I was completely lost the first chapter. Then I felt a little better when in chapter two he begins by saying, "Don't expect this to be the kind of story that goes: and then, and then, and then. What happens where will have more of that fashion magazine feel, a Vogue or a Glamour magazine chaos with page numbers on every second or fifth or third page. Perfume cards falling out, and full-page naked women women coming out of nowhere to sell you make-up. Don't look for a contents page, buried magazine-style twenty pages back from the front. Don't expect to find anything right off. There isn't a real pattern to anything, either. Stories will start and then, three paragraphs later: jump to page whatever. Then, jump back. This will be ten thousand fashion separates that mix and match to create maybe five tasteful outfits. A million trendy accessories, scarves and belts, shoes and hats and gloves, and no real clothes to war them with. And you really, really need to get used to that feeling, here, on the freeway, at work, in your marriage. This is the world we live in. Just go with the prompts."
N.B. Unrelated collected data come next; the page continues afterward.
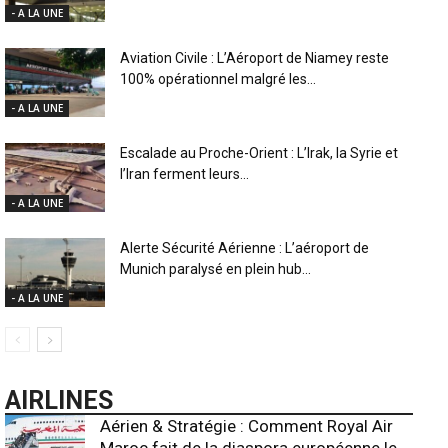
- A LA UNE
Aviation Civile : L’Aéroport de Niamey reste
100% opérationnel malgré les...
- A LA UNE
Escalade au Proche-Orient : L’Irak, la Syrie et
l’Iran ferment leurs...
- A LA UNE
Alerte Sécurité Aérienne : L’aéroport de
Munich paralysé en plein hub...
- A LA UNE
AIRLINES
Aérien & Stratégie : Comment Royal Air
Maroc fait de la diaspora européenne le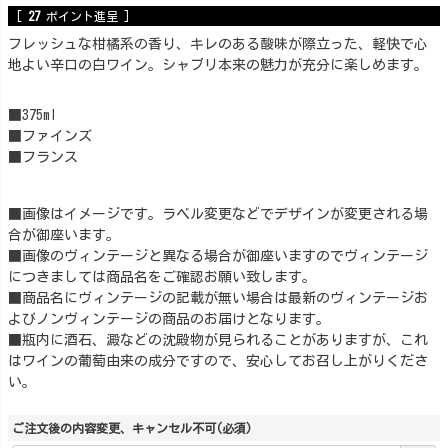
[
27
ポイント進呈 ]
フレッシュな柑橘系の香り、キレのある酸味が際立った、軽快で心
地よい辛口の白ワイン。シャブリ本来の魅力が充分に楽しめます。
■375ml
■ファインズ
■フランス
■画像はイメージです。ラベル変更などでデザインが変更される場
合が御座います。
■画像のヴィンテージと異なる場合が御座いますのでヴィンテージ
につきましては商品名をご確認お願い致します。
■商品名にヴィンテージの記載が無い場合は最新のヴィンテージお
よびノンヴィンテージの商品のお届けとなります。
■瓶内に酒石、澱などの沈殿物が見られることがありますが、これ
はワインの葡萄由来の成分ですので、安心してお召し上がりくださ
い。
ご注文後の内容変更、キャンセル不可
(必須)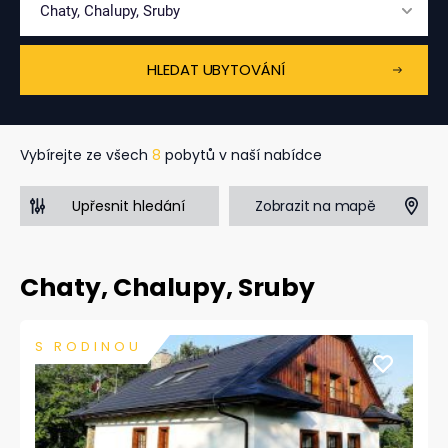
Chaty, Chalupy, Sruby
HLEDAT UBYTOVÁNÍ
Vybírejte ze všech
8
pobytů v naší nabídce
Zobrazit na mapě
Upřesnit hledání
Chaty, Chalupy, Sruby
S RODINOU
That is exactly how the book is written. Although more and more of the pieces start to fit together as the book goes on and all of those random, chaotic parts of the story you first read but didn't understand start to make sense. There is some bad language and a few crude paragraphs that I wish I'd never set my eyes on throughout the book. Chuck Palahniuk has a very direct writing style and just tells it like it is. Towards the end of the book there are some major twists and surprises though that completely fascinated me. I thought I had it figured out and then the truth was revealed and I was totally shocked. What I loved about the book was that a) the story is unlike anything I've ever read b) the unique writing style c) the interesting perspective and lessons shown throughout the book d) the twists and turns, especially at the end. I definitely don't think this book is for everyone - it certainly won't fill you with warm fuzzies when you're done reading it. But even though I finished it months ago - I still think about it often. It really made an impression on me. Bottom line - one of the most intriguing, weird books I've ever read. I don't recommend it to most people, too many things that should have been edited, but the concept of the story is unlike anything else I've ever read.
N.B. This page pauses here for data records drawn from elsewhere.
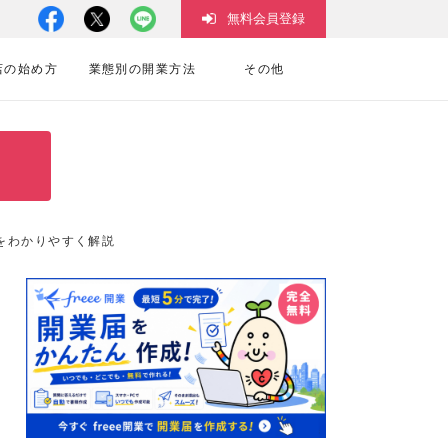
無料会員登録
店の始め方
業態別の開業方法
その他
をわかりやすく解説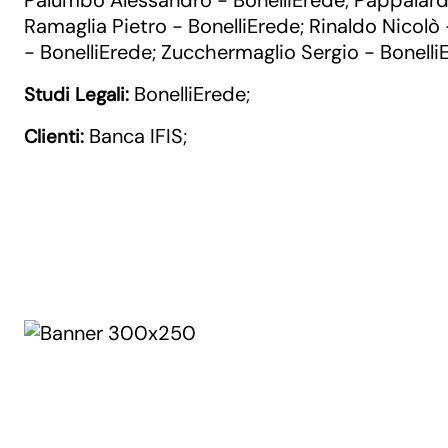
Palumbo Alessandro - BonelliErede
Pappalard
;
Ramaglia Pietro - BonelliErede
Rinaldo Nicolò 
;
- BonelliErede
Zucchermaglio Sergio - Bonelli
;
BonelliErede
Studi Legali:
;
Banca IFIS
Clienti:
;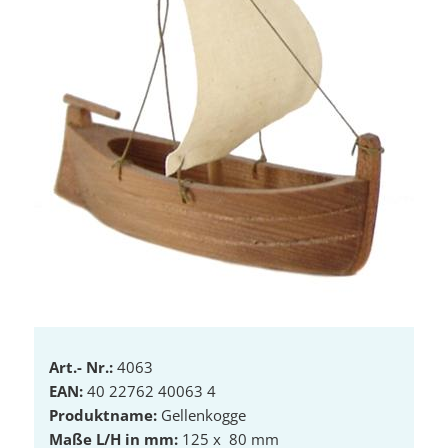
Art.- Nr.:
4063
EAN:
40 22762 40063 4
Produktname:
Gellenkogge
Maße L/H in mm:
125 x 80 mm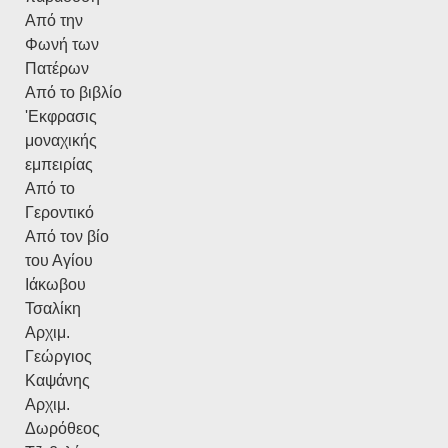
Από την
Φωνή των
Πατέρων
Από το βιβλίο
'Εκφρασις
μοναχικής
εμπειρίας
Από το
Γεροντικό
Από τον βίο
του Αγίου
Ιάκωβου
Τσαλίκη
Αρχιμ.
Γεώργιος
Καψάνης
Αρχιμ.
Δωρόθεος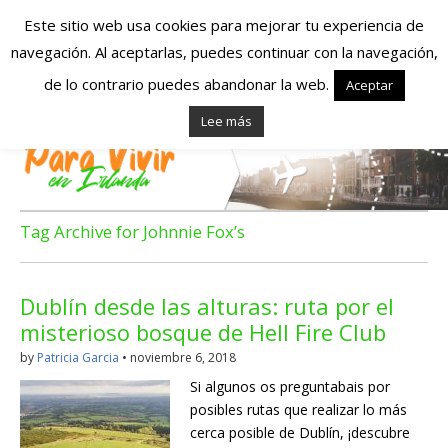
Este sitio web usa cookies para mejorar tu experiencia de
navegación. Al aceptarlas, puedes continuar con la navegación,
Españoles en
de lo contrario puedes abandonar la web.
Aceptar
Lee más
Irlanda – Vivir en
Irlanda – Trabajo
en Irlanda –
Tag Archive for Johnnie Fox’s
Alojamiento en
Dublín desde las alturas: ruta por el
Irlanda
misterioso bosque de Hell Fire Club
by
Patricia Garcia
•
noviembre 6, 2018
Blog dedicado a los que viven, estudian y trabajan en
Si algunos os preguntabais por
Irlanda!
posibles rutas que realizar lo más
cerca posible de Dublín, ¡descubre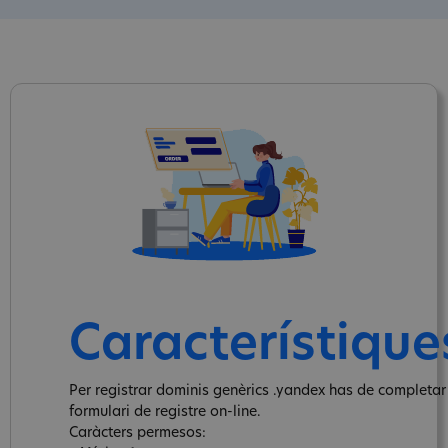
Característique
Per registrar dominis genèrics .yandex has de completar
formulari de registre on-line.
Caràcters permesos: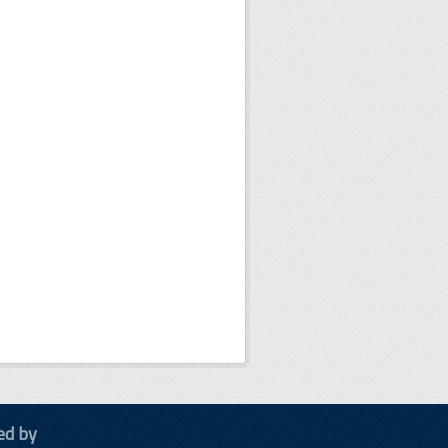
ed by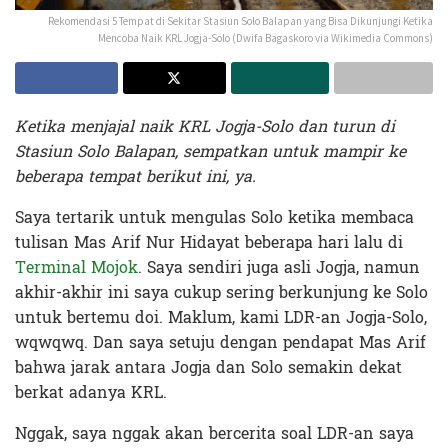
Rekomendasi 5 Tempat di Sekitar Stasiun Solo Balapan yang Bisa Dikunjungi Ketika
Mencoba Naik KRL Jogja-Solo (Dwifa Bagaskoro via Wikimedia Commons)
Ketika menjajal naik KRL Jogja-Solo dan turun di
Stasiun Solo Balapan, sempatkan untuk mampir ke
beberapa tempat berikut ini, ya.
Saya tertarik untuk mengulas Solo ketika membaca
tulisan Mas Arif Nur Hidayat beberapa hari lalu di
Terminal Mojok
. Saya sendiri juga asli Jogja, namun
akhir-akhir ini saya cukup sering berkunjung ke Solo
untuk bertemu doi. Maklum, kami LDR-an Jogja-Solo,
wqwqwq. Dan saya setuju dengan pendapat Mas Arif
bahwa jarak antara Jogja dan Solo semakin dekat
berkat adanya KRL.
Nggak, saya nggak akan bercerita soal LDR-an saya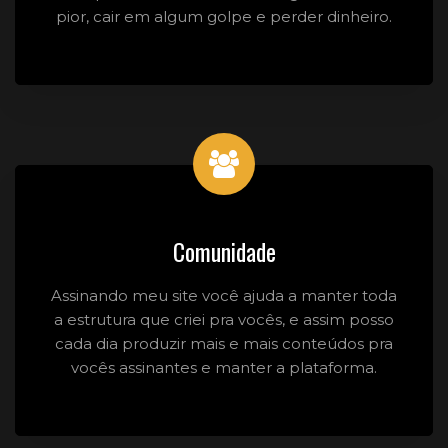
pior, cair em algum golpe e perder dinheiro.
Comunidade
Assinando meu site você ajuda a manter toda
a estrutura que criei pra vocês, e assim posso
cada dia produzir mais e mais conteúdos pra
vocês assinantes e manter a plataforma.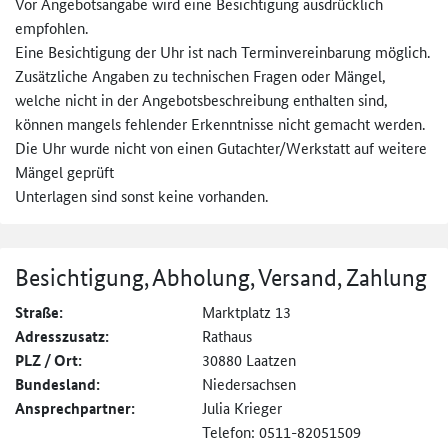
Vor Angebotsangabe wird eine Besichtigung ausdrücklich
empfohlen.
Eine Besichtigung der Uhr ist nach Terminvereinbarung möglich.
Zusätzliche Angaben zu technischen Fragen oder Mängel,
welche nicht in der Angebotsbeschreibung enthalten sind,
können mangels fehlender Erkenntnisse nicht gemacht werden.
Die Uhr wurde nicht von einen Gutachter/Werkstatt auf weitere
Mängel geprüft
Unterlagen sind sonst keine vorhanden.
Besichtigung, Abholung, Versand, Zahlung
Straße:
Marktplatz 13
Adresszusatz:
Rathaus
PLZ / Ort:
30880 Laatzen
Bundesland:
Niedersachsen
Ansprechpartner:
Julia Krieger
Telefon: 0511-82051509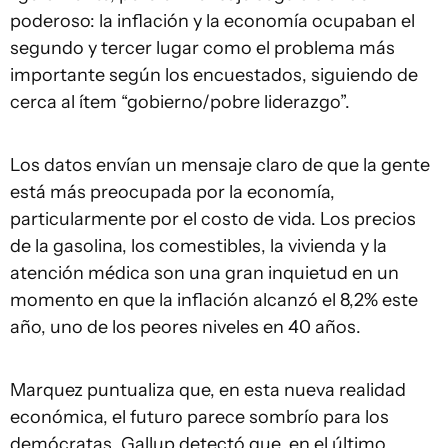
poderoso: la inflación y la economía ocupaban el
segundo y tercer lugar como el problema más
importante según los encuestados, siguiendo de
cerca al ítem “gobierno/pobre liderazgo”.
Los datos envían un mensaje claro de que la gente
está más preocupada por la economía,
particularmente por el costo de vida. Los precios
de la gasolina, los comestibles, la vivienda y la
atención médica son una gran inquietud en un
momento en que la inflación alcanzó el 8,2% este
año, uno de los peores niveles en 40 años.
Marquez puntualiza que, en esta nueva realidad
económica, el futuro parece sombrío para los
demócratas. Gallup detectó que, en el último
I don't really agree with many of the quotes below and they probably don't make sense to someone who hasn't read the book, but I underlined some of these parts for various reasons and am including them to give you a feel for the book.

Page 90, "Give me amnesia. Flash. Give me new parents. Flash." - I like his creativity in using her background as a model to portray her thoughts.

Page 97, "'If you were on a game show,' Seth says about his types of people. Seth has already pulled off the freeway and we're driving between dark warehouses, turning toward every glimpse we get of the Space Needle. 'So you're the winner of this game show," Seth says, 'and you get a choice between a five-piece living room set from Broyhill, suggested retail price three thousand dollars - or -a ten-day trip to the old world charm of Europe.' Most people, Seth says, would take the living room set. 'It's just that people want something to show for their effort,' Seth says. 'Like the pharaohs and their pyramids. Given the choice, very few people would choose the trip, even if they already had a nice living room set.'" - This was such an interesting thought to me and I've thought about it a lot since. It's so true. I hope that I would be one of the few to choose the trip to Europe.

Page 103, "Games shows are designed to make us feel better about the random, useless facts that are all we have left of our education." Never thought about this before, but it's kind of true.

"When did the future switch from being a promise to being a threat?"

Page 104, "Nothing of me is original. I am the combined effort of everybody I've ever know." - I don't exactly agree with this, but isn't it interesting how much of an impact all the people we've ever known have had on us?

"The one you love and the one who loves you are never, ever the same person." - Disagree, but this can be true a lot of the time.

Page 239, "He was all the time making big cow eyes at Brandy." - I found this line funny because the "big cow eyes" is an inside joke from sophomore year between Erin and I. Does anyone else ever have that happen to them? You have an inside joke and then coincidentally see or read something that matches up with that inside joke perfectly even though it's just a total coincidence?